TASK INSTRUCTIONS>
(1) Using the Internet law pathfinder, decide whether each statement agrees with it: (a) the UCLA Online Institute for Cyberspace Law and Policy divides its topic into seven areas; (b) the Berkman Center's definition of "Cyberlaw" draws on Lawrence Lessig's concept of "Code"; (c) ipl still actively maintains the pathfinder. Answer each with yes or no and quote the deciding words.
(2) According to the Internet law pathfinder, what does its compiler hope it can best serve as?

Pathfinder Repository

 
 

Topics in Internet Law

This Pathfinder is no longer being actively maintained by ipl.

This pathfinder treats the law of or about the Internet, as opposed to law or legal-research sources available through the Internet.

“Internet Law” or “Cyberlaw” topics include (click on topic to zoom to it, or scroll down for general resources).

It is important to note that these areas have a strong tendency to overlap or blur together (perhaps this is both a strength of the Berkman Center style definition, below, and an argument that such a thing as “Cyberlaw” or “Internet Law” does exist)

Defining ‘Internet Law’

  • UCLA Online Institute for Cyberspace Law and Policy

    http://www.gseis.ucla.edu/iclp/csth.html
    The UCLA Online Institute for Cyberspace Law and Policy subdivides its topic into “Cases, Statutes &Topical Highlights” into seven areas: E-Commerce, Freedom of Expression, Intellectual Property, Privacy and Encryption, Jurisdiction and Transborder Issues, Safety Issues, and Equity.

  • Berkman Center for Internet and Society
    http://cyber.law.harvard.edu/faq/
    The Berkman Center takes a very different approach and conceptually defines “Cyberlaw” as related to the cluster of fields in which “…software architecture can determine and constrain behavior much as traditional laws do in our communities” — i.e. adopting Lawrence Lessig’s concept of “Code”.

In compiling this pathfinder, I have tried to avoid being overly topical in the sense of focusing on specific issues of the moment. For example, while I write Senator Fritz Holling’s copy protection bill is a hot topic and the U.S. Supreme Court is preparing to hear Eldred v. Ashcroft (formerly Eldred v. Reno), but because information on these types of things can be easily found from most or all of the sources in my Intellectual Property section, I have included no directreferences to current news articles or specific links to lower court cases. Obviously some specific legislation merits attention (e.g UCITA and the Digital Millenium Copyright Act) but even with these I have tried to avoid highly specific sources that are exceedingly likely to dissapear or to become outdated with near-term developments.

Also, because of the scope of this pathfinder, I have selected a lot of ‘pathfinder’ type resources for inclusion while deliberately avoiding the citation of many specific papers, cases, statutes, etc. It is my hope that this source can best serve as a sort of “pathfinder to pathfinders” in this exceedingly broad topic.

Sources on Internet Law

These are sources that cover ‘Internet Law’ generally, or as a coherent legal subject. Specific topical treatments are addressed in the sections below.

RECORDS PROVIDED>
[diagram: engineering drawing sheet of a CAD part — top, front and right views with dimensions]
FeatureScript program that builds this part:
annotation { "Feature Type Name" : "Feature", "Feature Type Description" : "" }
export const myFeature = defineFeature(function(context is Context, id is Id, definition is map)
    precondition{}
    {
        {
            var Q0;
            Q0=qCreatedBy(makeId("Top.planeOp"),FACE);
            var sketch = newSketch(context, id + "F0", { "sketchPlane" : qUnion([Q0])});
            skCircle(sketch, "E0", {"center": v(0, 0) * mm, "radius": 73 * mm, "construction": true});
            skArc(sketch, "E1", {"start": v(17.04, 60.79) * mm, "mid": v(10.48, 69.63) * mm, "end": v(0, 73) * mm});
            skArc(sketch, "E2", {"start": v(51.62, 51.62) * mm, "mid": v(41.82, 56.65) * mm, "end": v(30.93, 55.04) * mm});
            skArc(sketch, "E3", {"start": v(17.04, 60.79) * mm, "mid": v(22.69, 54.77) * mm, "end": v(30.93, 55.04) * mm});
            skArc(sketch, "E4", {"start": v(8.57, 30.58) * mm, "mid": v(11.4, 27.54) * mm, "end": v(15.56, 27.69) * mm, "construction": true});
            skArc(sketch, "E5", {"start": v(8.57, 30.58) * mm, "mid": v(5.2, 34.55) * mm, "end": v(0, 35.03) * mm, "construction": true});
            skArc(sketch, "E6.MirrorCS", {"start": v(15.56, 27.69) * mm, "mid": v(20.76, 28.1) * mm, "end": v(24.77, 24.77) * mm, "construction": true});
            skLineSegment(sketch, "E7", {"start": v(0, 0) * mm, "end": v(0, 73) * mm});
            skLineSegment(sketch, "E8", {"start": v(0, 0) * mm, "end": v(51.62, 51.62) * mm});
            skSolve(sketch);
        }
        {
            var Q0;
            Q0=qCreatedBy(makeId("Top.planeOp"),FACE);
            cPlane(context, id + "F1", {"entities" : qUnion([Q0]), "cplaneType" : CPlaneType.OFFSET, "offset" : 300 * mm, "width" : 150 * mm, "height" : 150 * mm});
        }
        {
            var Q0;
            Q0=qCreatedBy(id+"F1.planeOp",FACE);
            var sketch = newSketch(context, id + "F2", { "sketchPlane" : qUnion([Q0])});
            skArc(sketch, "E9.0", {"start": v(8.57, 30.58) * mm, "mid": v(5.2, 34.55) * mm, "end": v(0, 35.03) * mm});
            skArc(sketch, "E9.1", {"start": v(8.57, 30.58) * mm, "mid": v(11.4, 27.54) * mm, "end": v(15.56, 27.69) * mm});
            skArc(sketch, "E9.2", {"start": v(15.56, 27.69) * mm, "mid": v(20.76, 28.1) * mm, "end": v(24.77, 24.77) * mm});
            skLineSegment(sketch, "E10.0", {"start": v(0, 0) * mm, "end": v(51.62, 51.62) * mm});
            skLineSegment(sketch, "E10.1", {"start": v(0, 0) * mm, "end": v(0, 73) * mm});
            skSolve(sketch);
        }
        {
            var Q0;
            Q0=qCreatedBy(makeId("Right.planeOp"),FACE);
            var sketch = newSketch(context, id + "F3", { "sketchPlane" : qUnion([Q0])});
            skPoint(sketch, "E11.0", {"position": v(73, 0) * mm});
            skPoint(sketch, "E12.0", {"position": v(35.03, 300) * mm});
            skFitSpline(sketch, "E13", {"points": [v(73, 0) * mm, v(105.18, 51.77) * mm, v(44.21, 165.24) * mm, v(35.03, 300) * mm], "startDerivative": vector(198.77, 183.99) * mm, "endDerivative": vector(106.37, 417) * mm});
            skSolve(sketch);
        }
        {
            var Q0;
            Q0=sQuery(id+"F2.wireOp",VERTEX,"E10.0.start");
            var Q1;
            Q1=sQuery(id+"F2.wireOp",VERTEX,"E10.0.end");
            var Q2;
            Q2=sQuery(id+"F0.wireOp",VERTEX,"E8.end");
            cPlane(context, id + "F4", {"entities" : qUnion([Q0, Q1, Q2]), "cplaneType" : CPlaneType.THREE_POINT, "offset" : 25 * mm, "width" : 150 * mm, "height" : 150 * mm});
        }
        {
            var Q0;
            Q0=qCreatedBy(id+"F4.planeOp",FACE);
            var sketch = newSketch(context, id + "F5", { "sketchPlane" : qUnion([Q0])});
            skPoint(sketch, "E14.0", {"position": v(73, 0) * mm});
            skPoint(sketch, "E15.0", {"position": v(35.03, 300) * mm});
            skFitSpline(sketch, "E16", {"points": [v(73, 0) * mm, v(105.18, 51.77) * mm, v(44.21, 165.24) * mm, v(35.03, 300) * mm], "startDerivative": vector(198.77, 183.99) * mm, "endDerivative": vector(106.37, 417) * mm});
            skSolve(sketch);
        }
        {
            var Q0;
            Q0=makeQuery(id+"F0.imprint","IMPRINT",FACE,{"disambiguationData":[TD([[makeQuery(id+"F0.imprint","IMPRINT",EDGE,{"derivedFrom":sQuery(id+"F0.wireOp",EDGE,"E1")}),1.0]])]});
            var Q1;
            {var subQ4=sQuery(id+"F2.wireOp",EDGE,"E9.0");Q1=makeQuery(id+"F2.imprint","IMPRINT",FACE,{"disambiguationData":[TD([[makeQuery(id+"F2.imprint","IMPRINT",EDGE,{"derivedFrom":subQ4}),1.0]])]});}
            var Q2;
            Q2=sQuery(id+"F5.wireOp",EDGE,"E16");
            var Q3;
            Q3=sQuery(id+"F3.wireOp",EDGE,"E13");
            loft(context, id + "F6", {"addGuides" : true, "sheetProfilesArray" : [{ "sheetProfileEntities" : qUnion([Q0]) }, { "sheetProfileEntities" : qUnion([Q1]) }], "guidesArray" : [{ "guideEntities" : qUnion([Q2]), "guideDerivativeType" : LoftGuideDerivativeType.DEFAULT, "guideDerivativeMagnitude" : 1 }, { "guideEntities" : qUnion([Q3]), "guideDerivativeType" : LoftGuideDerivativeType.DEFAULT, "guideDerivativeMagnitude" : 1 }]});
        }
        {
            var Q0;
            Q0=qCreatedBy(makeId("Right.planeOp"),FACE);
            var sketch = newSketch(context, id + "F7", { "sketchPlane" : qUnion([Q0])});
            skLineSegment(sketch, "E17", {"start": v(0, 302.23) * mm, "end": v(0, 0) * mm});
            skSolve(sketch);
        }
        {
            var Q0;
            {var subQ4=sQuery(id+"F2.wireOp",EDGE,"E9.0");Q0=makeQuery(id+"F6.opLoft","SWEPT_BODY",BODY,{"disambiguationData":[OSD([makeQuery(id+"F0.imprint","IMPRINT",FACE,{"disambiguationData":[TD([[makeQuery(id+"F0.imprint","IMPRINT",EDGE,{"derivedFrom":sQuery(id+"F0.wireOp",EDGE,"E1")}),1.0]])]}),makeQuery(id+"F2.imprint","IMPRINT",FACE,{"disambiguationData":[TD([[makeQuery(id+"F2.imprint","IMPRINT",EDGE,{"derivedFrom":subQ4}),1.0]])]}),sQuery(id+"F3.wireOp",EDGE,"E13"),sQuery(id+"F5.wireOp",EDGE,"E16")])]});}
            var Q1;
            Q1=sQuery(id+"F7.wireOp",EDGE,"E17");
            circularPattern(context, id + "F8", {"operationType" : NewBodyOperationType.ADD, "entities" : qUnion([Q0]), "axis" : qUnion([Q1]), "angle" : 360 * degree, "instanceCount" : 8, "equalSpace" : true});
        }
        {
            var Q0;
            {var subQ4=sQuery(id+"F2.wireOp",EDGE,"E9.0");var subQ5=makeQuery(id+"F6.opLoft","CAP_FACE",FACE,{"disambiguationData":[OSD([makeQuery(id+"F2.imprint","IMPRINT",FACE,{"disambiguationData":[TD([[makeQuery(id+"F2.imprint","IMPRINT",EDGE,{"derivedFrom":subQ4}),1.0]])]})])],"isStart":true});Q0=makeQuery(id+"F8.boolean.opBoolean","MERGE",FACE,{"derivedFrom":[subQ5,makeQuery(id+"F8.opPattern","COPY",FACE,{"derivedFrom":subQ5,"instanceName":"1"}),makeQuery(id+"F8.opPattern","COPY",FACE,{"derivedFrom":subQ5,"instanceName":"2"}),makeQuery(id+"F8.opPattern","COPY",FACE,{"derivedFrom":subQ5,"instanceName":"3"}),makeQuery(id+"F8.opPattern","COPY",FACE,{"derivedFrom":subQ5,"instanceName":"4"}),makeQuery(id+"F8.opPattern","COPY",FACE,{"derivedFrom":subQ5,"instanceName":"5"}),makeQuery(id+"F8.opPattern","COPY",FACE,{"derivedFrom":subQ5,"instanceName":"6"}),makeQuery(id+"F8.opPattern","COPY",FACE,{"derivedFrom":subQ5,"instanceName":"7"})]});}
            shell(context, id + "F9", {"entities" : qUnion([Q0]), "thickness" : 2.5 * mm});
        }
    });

==

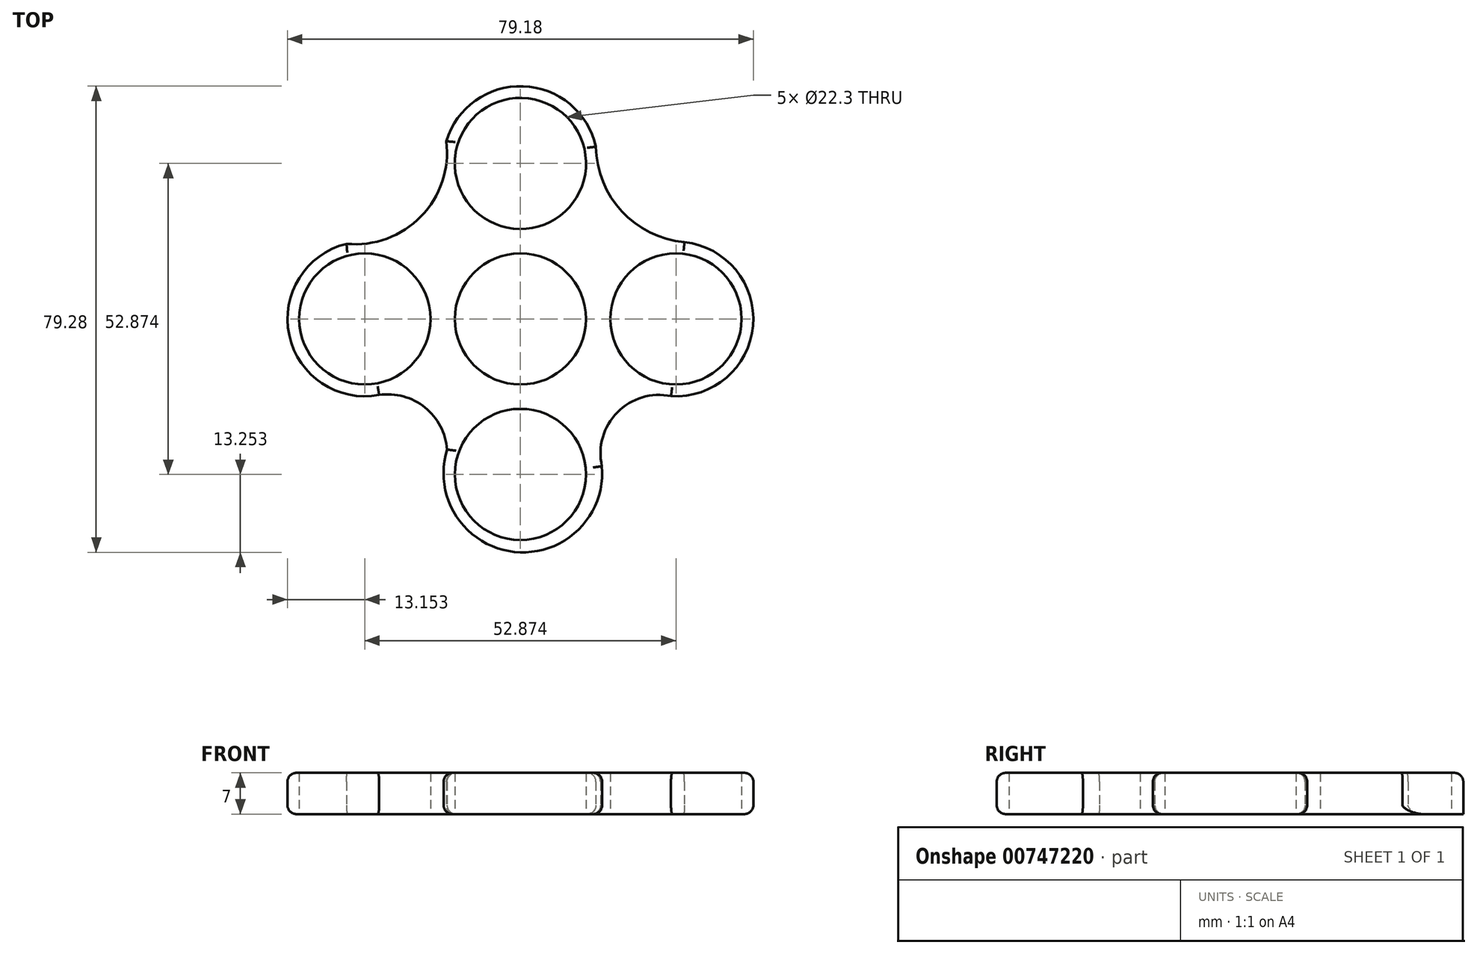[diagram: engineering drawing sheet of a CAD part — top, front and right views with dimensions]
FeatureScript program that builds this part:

SOLUTIONS TO THE PROBLEMS>
(1)
(a) Yes: "into seven areas: E-Commerce, Freedom of Expression, Intellectual Property, Privacy and Encryption, Jurisdiction and Transborder Issues, Safety Issues, and Equity."
(b) Yes: "adopting Lawrence Lessig’s concept of “Code”"
(c) No: "This Pathfinder is no longer being actively maintained by ipl."

(2) A sort of "pathfinder to pathfinders" in this exceedingly broad topic.